PROBLEM DESCRIPTION:
Convert the data, starting at the beginning and ending with the line containing "island: Ngeruktabel (Urukthapel)", into a two-column CSV with the columns field and value. Give one row per line, put each entry in a single quoted field, and replace any line breaks with spaces.

# PROVIDED RECORDS start

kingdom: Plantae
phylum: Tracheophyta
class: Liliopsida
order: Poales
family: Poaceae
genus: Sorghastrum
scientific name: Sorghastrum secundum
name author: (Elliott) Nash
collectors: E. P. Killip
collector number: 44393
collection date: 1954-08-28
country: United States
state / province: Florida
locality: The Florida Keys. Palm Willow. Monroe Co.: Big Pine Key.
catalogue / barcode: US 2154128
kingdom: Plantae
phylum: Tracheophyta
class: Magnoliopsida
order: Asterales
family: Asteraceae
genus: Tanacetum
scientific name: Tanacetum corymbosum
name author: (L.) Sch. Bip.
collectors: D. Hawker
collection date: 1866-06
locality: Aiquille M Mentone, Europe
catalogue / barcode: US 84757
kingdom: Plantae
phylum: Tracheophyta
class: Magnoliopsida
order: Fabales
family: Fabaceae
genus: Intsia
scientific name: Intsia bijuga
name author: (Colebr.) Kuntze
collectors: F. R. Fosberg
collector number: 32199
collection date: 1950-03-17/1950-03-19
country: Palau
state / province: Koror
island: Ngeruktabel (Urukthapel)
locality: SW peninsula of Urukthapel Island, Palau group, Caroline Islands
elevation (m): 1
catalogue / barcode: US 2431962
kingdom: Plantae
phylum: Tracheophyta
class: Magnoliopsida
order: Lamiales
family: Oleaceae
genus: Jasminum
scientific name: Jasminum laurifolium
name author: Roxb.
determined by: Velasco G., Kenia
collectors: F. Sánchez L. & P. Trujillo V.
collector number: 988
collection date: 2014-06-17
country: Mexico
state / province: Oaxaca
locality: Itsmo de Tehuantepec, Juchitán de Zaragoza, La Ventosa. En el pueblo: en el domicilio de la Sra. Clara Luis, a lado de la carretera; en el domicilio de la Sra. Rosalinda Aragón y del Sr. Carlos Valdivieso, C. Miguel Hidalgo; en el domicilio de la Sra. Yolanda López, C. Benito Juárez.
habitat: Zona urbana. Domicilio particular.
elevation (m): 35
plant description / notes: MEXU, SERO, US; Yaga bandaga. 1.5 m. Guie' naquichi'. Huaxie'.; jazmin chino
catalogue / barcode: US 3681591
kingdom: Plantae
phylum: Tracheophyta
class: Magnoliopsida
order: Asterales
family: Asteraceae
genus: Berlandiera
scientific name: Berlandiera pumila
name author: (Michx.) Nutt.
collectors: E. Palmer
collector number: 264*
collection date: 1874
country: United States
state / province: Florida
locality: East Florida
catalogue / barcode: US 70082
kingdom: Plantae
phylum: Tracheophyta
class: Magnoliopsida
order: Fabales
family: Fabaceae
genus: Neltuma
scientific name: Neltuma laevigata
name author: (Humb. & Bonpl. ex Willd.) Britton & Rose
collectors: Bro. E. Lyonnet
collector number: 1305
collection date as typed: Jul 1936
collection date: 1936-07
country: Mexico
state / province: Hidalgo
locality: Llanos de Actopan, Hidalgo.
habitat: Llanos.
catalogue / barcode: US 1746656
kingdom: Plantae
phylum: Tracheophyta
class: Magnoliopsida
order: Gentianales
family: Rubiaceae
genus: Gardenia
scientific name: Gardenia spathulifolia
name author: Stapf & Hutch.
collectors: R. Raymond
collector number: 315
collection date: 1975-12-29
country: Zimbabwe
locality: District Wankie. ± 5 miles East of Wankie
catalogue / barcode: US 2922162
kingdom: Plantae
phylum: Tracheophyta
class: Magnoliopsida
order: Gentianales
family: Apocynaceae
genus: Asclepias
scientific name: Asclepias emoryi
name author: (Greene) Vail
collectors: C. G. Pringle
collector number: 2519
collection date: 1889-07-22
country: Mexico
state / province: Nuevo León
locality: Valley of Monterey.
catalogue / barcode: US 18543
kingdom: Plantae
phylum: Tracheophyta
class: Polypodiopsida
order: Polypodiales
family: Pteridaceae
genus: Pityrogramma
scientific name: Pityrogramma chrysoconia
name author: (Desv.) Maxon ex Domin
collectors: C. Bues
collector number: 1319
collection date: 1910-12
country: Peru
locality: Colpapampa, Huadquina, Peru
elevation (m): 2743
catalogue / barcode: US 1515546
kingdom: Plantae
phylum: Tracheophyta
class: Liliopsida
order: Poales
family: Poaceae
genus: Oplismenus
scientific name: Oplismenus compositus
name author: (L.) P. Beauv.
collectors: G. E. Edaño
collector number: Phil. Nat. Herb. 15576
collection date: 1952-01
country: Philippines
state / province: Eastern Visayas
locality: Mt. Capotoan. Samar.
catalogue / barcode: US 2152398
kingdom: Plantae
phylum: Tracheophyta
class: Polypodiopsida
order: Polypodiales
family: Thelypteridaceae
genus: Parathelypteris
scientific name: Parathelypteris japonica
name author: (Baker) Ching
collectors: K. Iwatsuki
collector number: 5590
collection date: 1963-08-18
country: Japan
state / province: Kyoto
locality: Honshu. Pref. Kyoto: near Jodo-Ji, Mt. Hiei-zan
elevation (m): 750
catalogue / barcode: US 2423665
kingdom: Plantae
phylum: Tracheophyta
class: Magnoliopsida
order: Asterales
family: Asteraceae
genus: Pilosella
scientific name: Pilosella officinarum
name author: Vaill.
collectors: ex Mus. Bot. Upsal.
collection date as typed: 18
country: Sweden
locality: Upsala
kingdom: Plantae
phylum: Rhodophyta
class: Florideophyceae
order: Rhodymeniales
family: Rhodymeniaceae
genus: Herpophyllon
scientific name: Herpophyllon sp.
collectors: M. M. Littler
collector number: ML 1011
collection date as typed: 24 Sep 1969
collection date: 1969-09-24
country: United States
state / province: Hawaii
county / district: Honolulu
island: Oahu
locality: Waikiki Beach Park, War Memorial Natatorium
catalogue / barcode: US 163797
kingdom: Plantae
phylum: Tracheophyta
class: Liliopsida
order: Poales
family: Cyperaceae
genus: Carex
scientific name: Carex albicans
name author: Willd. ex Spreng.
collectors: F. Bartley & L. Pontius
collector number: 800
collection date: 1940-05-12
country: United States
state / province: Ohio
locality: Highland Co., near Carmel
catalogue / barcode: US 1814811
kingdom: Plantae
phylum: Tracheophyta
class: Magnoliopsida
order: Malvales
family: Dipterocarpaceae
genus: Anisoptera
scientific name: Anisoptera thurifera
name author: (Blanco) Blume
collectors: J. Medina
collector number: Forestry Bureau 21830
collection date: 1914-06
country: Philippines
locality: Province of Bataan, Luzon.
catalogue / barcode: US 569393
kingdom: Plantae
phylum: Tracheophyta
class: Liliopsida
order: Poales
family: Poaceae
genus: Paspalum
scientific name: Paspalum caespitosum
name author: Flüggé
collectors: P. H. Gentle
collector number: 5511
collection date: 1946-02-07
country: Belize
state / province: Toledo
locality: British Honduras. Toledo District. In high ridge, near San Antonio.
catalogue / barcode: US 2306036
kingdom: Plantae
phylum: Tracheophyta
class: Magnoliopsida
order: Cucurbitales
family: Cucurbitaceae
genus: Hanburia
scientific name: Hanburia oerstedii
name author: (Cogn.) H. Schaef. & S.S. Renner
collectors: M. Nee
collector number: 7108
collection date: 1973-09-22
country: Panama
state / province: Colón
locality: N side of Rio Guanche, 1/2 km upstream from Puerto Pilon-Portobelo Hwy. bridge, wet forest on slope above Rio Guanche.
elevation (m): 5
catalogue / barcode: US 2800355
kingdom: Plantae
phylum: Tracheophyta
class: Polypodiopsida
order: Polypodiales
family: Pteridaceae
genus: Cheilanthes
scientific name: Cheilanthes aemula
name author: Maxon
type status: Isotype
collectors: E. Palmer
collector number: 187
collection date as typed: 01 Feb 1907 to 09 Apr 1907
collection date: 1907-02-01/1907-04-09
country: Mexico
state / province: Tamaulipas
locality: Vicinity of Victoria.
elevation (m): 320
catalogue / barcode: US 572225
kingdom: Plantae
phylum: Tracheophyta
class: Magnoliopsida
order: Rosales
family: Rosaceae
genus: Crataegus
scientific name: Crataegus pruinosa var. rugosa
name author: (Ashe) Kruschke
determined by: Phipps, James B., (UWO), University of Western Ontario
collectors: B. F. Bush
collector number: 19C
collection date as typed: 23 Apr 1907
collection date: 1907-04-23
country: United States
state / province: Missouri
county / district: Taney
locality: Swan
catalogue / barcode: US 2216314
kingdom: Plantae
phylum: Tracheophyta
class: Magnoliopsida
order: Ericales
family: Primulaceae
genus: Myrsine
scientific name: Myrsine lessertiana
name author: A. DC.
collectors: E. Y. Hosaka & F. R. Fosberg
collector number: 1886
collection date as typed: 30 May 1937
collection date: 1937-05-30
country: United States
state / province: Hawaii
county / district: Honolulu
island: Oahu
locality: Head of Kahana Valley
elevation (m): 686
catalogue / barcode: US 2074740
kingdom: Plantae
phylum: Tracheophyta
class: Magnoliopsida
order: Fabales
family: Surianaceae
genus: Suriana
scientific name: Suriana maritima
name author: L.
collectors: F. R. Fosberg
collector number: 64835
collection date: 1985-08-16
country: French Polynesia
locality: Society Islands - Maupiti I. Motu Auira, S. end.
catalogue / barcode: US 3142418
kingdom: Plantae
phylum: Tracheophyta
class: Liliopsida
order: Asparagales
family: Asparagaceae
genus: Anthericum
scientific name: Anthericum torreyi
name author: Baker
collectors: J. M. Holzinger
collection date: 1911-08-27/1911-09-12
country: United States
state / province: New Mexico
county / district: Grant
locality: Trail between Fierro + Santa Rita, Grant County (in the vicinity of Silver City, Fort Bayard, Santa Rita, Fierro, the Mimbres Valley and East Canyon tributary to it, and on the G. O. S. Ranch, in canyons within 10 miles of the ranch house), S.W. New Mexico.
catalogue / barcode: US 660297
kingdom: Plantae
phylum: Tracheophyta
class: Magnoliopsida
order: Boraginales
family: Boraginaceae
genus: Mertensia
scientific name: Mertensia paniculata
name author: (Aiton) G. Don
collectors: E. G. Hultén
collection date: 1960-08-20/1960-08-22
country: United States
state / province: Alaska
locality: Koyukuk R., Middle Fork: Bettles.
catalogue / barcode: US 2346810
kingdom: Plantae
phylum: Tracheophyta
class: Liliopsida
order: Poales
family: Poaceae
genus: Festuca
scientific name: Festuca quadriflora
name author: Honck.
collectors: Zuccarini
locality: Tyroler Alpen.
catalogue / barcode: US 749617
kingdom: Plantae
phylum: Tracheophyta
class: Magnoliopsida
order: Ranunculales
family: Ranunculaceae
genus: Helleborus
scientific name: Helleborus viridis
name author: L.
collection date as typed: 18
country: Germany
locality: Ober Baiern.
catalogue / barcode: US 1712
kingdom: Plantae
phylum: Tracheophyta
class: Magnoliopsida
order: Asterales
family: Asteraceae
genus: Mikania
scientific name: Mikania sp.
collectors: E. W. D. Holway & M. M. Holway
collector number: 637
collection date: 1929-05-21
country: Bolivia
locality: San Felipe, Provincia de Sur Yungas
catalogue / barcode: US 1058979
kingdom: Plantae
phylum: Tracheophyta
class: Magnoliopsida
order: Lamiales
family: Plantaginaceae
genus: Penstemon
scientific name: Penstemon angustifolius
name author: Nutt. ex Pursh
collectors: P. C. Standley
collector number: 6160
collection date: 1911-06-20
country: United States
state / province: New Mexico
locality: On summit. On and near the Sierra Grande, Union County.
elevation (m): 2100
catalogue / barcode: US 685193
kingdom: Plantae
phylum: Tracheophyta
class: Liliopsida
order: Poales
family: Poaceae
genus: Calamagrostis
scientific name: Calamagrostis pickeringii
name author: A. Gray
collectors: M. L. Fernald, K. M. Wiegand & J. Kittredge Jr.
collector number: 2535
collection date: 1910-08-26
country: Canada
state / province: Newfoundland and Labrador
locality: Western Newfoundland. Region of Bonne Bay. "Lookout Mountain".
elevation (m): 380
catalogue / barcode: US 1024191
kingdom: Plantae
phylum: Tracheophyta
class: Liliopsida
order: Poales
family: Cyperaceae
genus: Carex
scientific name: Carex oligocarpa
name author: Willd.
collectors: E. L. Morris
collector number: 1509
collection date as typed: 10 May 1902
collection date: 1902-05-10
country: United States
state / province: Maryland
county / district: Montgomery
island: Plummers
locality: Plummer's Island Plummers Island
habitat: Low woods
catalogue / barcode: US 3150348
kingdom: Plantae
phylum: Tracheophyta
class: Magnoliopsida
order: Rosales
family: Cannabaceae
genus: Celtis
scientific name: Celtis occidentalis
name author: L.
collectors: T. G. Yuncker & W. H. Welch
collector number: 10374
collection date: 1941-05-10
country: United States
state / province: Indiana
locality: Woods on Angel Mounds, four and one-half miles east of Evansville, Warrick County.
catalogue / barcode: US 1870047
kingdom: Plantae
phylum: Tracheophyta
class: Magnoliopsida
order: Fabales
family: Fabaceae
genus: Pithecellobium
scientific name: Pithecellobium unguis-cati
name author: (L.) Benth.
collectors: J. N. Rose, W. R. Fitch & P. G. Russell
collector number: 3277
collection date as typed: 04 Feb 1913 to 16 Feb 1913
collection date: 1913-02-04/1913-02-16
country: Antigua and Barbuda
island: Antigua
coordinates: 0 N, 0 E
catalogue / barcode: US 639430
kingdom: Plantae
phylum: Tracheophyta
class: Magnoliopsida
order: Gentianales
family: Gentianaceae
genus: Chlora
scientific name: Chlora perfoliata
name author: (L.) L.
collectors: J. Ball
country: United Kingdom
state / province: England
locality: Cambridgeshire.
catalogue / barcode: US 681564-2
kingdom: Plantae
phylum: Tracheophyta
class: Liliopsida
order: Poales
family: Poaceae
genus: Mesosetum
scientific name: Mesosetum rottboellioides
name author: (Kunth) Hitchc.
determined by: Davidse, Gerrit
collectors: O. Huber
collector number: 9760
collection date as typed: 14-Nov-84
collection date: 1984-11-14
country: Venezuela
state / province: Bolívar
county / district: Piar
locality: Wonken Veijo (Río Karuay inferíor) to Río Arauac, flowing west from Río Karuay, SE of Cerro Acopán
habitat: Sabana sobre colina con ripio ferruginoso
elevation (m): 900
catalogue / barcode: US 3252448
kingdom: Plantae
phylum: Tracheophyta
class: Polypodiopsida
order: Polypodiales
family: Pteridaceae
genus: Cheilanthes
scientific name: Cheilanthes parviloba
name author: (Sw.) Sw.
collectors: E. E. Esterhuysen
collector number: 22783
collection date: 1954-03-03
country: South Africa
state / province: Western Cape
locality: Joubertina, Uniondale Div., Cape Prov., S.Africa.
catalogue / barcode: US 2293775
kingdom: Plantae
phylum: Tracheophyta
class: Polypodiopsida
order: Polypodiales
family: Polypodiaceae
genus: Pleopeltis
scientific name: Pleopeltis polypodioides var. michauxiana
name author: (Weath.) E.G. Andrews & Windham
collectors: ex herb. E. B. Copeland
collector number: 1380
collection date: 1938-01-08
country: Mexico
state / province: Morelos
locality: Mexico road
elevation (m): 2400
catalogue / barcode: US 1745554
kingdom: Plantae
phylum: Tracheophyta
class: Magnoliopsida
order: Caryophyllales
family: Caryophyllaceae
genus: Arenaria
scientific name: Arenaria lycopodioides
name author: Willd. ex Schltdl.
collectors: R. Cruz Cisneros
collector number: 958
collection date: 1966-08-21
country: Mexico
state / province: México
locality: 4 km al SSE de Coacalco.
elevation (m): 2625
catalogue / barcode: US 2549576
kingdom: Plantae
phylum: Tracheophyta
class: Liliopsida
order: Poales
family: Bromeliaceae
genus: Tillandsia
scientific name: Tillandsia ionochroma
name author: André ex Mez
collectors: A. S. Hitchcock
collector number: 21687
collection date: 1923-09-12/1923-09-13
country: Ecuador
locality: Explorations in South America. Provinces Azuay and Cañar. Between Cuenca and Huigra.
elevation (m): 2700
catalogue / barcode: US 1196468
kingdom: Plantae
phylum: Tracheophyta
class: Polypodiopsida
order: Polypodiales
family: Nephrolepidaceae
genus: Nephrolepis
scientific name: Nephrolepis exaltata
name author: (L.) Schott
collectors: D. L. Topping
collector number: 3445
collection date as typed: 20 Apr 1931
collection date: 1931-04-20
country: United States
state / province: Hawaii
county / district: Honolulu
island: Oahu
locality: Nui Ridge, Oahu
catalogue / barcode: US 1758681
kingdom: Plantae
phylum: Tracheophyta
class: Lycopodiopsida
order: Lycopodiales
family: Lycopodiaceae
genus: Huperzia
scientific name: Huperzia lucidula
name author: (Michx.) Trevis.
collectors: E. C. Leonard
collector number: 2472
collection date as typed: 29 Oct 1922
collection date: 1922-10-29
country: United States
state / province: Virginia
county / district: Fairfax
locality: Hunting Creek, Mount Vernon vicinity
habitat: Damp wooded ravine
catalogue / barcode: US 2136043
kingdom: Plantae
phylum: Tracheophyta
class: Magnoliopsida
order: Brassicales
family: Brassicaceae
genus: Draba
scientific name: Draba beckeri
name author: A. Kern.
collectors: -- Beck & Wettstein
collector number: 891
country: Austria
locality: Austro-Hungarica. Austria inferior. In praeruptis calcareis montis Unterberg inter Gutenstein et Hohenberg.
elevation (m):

# PROVIDED RECORDS end

TASK RESPONSE:
field,value
"kingdom:","Plantae"
"phylum:","Tracheophyta"
"class:","Liliopsida"
"order:","Poales"
"family:","Poaceae"
"genus:","Sorghastrum"
"scientific name:","Sorghastrum secundum"
"name author:","(Elliott) Nash"
"collectors:","E. P. Killip"
"collector number:","44393"
"collection date:","1954-08-28"
"country:","United States"
"state / province:","Florida"
"locality:","The Florida Keys. Palm Willow. Monroe Co.: Big Pine Key."
"catalogue / barcode:","US 2154128"
"kingdom:","Plantae"
"phylum:","Tracheophyta"
"class:","Magnoliopsida"
"order:","Asterales"
"family:","Asteraceae"
"genus:","Tanacetum"
"scientific name:","Tanacetum corymbosum"
"name author:","(L.) Sch. Bip."
"collectors:","D. Hawker"
"collection date:","1866-06"
"locality:","Aiquille M Mentone, Europe"
"catalogue / barcode:","US 84757"
"kingdom:","Plantae"
"phylum:","Tracheophyta"
"class:","Magnoliopsida"
"order:","Fabales"
"family:","Fabaceae"
"genus:","Intsia"
"scientific name:","Intsia bijuga"
"name author:","(Colebr.) Kuntze"
"collectors:","F. R. Fosberg"
"collector number:","32199"
"collection date:","1950-03-17/1950-03-19"
"country:","Palau"
"state / province:","Koror"
"island:","Ngeruktabel (Urukthapel)"